Firstly, to everyone else on here who has "opened up," I want to let you know you make me feel welcome and "safe" to discuss my own issues here. I admire your transparency as "tightly-knit" members of this community. With that said, I am actually on the autism spectrum myself - specifically, Asperger's.
I was diagnosed at an EXTREMELY young age - I believe only 4. It was initially discovered in my preschool years, when the "teachers" (I'd be hardpressed to call them that by higher education standards!) realized that I had a tendency to "keep to myself" much of the time, and not interact with/"seek out" opportunities to engage/play with others. Subsequent psychological analysis indeed confirmed I had Asperger's (as some of these early, "classic symptoms" would suggest).

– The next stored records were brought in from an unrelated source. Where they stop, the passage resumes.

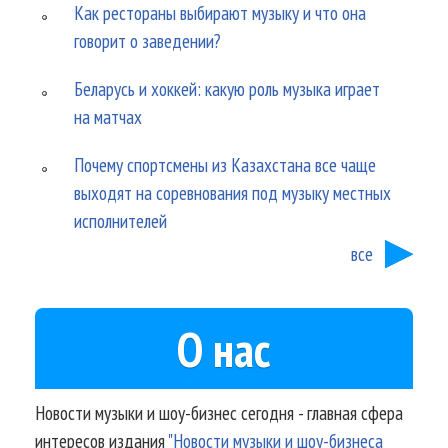
Как рестораны выбирают музыку и что она
говорит о заведении?
Беларусь и хоккей: какую роль музыка играет
на матчах
Почему спортсмены из Казахстана все чаще
выходят на соревнования под музыку местных
исполнителей
все
О нас
Новости музыки и шоу-бизнес сегодня - главная сфера
интересов издания
"Новости музыки и шоу-бизнеса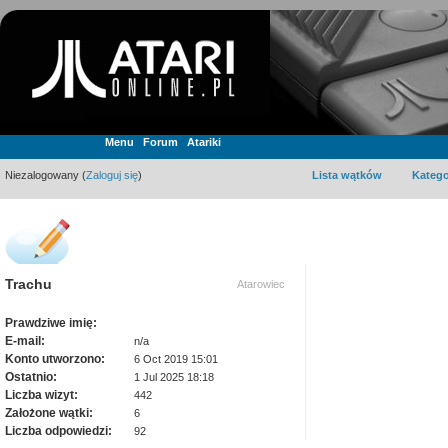
Menu
Forum
Atariki
Niezalogowany (
Zaloguj się
)
Lista wątków
Katego
Trachu
Atarowiec
Prawdziwe imię:
E-mail:
n/a
Konto utworzono:
6 Oct 2019 15:01
Ostatnio:
1 Jul 2025 18:18
Liczba wizyt:
442
Założone wątki:
6
Liczba odpowiedzi:
92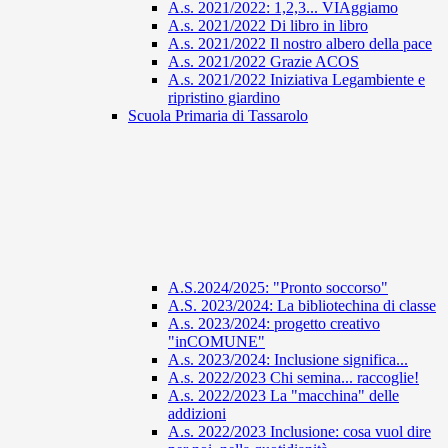
A.s. 2021/2022: 1,2,3... VIAggiamo
A.s. 2021/2022 Di libro in libro
A.s. 2021/2022 Il nostro albero della pace
A.s. 2021/2022 Grazie ACOS
A.s. 2021/2022 Iniziativa Legambiente e
ripristino giardino
Scuola Primaria di Tassarolo
A.S.2024/2025: "Pronto soccorso"
A.S. 2023/2024: La bibliotechina di classe
A.s. 2023/2024: progetto creativo
"inCOMUNE"
A.s. 2023/2024: Inclusione significa...
A.s. 2022/2023 Chi semina... raccoglie!
A.s. 2022/2023 La "macchina" delle
addizioni
A.s. 2022/2023 Inclusione: cosa vuol dire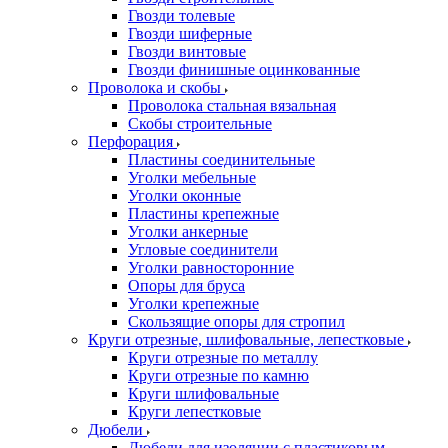
Гвозди толевые
Гвозди шиферные
Гвозди винтовые
Гвозди финишные оцинкованные
Проволока и скобы
Проволока стальная вязальная
Скобы строительные
Перфорация
Пластины соединительные
Уголки мебельные
Уголки оконные
Пластины крепежные
Уголки анкерные
Угловые соединители
Уголки равносторонние
Опоры для бруса
Уголки крепежные
Скользящие опоры для стропил
Круги отрезные, шлифовальные, лепестковые
Круги отрезные по металлу
Круги отрезные по камню
Круги шлифовальные
Круги лепестковые
Дюбели
Дюбели для изоляции с пластиковым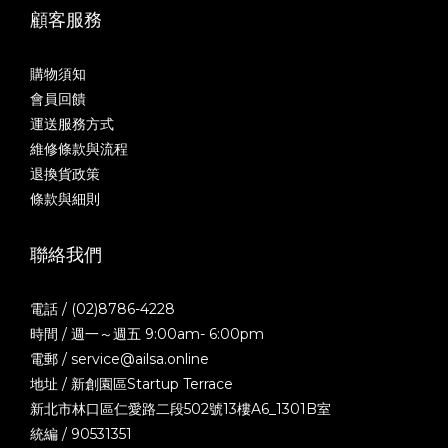
顧客服務
購物須知
會員回饋
運送服務方式
維修條款與流程
退換貨政策
條款與細則
聯絡我們
電話 / (02)8786-4228
時間 / 週一～週五 9:00am- 6:00pm
電郵 / service@ailsa.online
地址 / 新創園區Startup Terrace
新北市林口區仁愛路二段502號13樓A6_1301B室
統編 / 90531351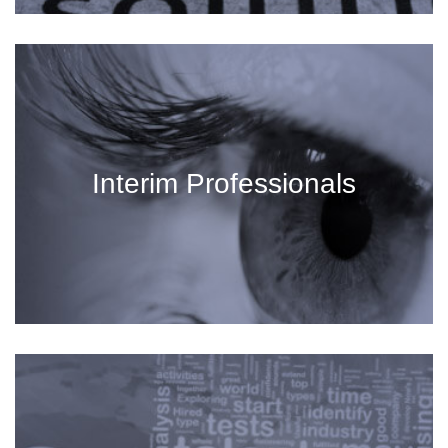
Interim Professionals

And one time, at like age 3 or 4, I was wrongfully put in a "time-out"
for being accused of "teasing" as a result of random talking to myself - which NO ONE else around me (not even other kids) noticed. Felt bad about that for the greater first half of my life.
In my earlier days of elementary school (prior to going into a private school), I always felt like an "outcast" as I had a ton of trouble with basic academics, including even Kindergarten math and writing. Writing and math (math is still not a "forte" of mine but I improved TREMENDOUSLY) were my top NEMESES back then. This would almost always cause the completely inept classroom "aides" to yell at and/or shame me in front of other classmates, which was VERY tough. In addition, they would even yell at me and make me look terrible at recess just because I wasn't trying to interact with anyone and simply wanted to be by myself.
The most hurtful thing, however, was when one particular classroom "aide" would sometimes mock my speech impediment, which I received therapy for until ~age 10. I recall the scenario (like it was yesterday!) when I would say "speech" incorrectly - I would say it "SUH-PEECH" (so in two "chunks"), and then she would
repeat that to MY FACE IN FRONT OF OTHER CLASSMATES!!!! I don't know why I never spoke up - maybe I was just too young and naive at the time that I somehow thought mistreatment and humiliation was "normal" for "outcasts" (which I thought I was but didn't even know that term back then) myself. Beyond this, the same "aide" would frequently threaten to deprive me of my lunch/food if I didn't start "doing my work," even though any perceived "laziness" was purely the result of the fact that I didn't understand the work being put in front of me. :'(
As of today, the largest impact of being on the "spectrum" is my resulting (clinical) anxiety (and now depression) and OCD, plus the uncomfortable nature of new social situations (especially when it involves "far-away" {from me, at least} relatives and/or people only known by my parents). In addition, I tend to take things more "literally" than other people, and also am slower than others in processing new and/or complex information. Interestingly enough, however, I tend to get along famously with most of the customers I encounter at work (as I work in a retail environment). Go figure.